Avec comme conséquence, une campagne hypertrophiée en faveur du oui. Emissions de radio, série télévisée, pages entières dans les journaux, reportages faits sur commande et bouclés dans le sens de la pensée dominante, rien ne nous est épargné. Avec une habileté démoniaque, le camp adverse se contente des sinistres corbeaux noirs. Mais avez-vous vu dans le camp du oui des prises de position explicites contre les corbeaux noirs ou des excuses envers les Roumains? Non! La quasi totalité des interventions vantent les mérites des accords bilatéraux, répètent que les Roumains sont bien chez eux, évitent la question douloureuse des Tsiganes. On ne saurait mieux agissant ainsi affirmer vouloir le beurre et l’argent du beurre.
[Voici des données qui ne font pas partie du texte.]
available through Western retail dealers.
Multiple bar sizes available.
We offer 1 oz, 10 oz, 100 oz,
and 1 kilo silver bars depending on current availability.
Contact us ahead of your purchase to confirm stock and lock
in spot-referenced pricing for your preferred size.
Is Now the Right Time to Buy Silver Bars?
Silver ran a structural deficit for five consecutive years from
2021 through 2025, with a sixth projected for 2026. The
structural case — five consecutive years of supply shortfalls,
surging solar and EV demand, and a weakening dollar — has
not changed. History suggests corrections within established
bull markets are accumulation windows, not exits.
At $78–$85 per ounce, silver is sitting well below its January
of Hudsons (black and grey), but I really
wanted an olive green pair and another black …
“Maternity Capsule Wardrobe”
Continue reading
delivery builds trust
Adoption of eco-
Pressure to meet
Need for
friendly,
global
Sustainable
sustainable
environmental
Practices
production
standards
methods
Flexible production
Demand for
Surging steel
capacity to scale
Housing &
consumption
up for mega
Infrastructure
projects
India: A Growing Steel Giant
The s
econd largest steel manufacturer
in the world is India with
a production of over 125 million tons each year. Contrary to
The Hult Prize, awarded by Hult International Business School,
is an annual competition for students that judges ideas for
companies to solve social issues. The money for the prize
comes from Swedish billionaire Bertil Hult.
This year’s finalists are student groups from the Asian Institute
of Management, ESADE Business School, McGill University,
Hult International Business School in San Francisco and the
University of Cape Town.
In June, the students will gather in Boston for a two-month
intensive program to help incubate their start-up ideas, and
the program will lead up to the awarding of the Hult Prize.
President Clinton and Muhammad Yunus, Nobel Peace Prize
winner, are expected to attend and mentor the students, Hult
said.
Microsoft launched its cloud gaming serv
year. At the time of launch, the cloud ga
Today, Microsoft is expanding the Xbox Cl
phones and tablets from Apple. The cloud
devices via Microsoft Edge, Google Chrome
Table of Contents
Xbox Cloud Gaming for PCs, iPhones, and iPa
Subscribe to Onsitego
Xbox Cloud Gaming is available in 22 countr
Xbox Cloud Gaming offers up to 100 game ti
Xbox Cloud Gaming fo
Un des sommets de cette hypocrisie a été l’intervention dans Le Temps du grand patron de l’USAM, la très réactionnaire organisation patronale qui depuis toujours entre en transes dès que l’on parle d’adhérer à l’Union européenne. Ces gens-là non seulement n’ont pas de vergogne mais, comme Blocher, ils auraient tendance à nous prendre pour des idiots. Car, en fin de compte, s’ils avaient investi en 1992 pour nous faire entrer dans l’Espace Economique Européen une petite partie de ce qu’ils dépensent aujourd’hui, nous pourrions garder la tête haute et regarder nos voisins droit dans les yeux. En évitant la commisération de ceux – Français, Allemands, Italiens – qui disent: «Ah, vous les Suisses, vous avez bien raison de vous tenir à l’écart!», avec le regard entendu et complice du fraudeur fiscal patenté.
Car le vrai enjeu de cette votation est devenu au fil des semaines le maintien des privilèges (secret bancaire et avantages fiscaux) et de la place bancaire suisse. C’est pour cela que l’on parle de guillotine: à devoir renégocier les accords bilatéraux, notre gouvernement et les milieux d’affaires savent que les temps ont changé et que les gouvernements européens déstabilisés par les crises financières, économiques et sociales ne peuvent que durcir leur position.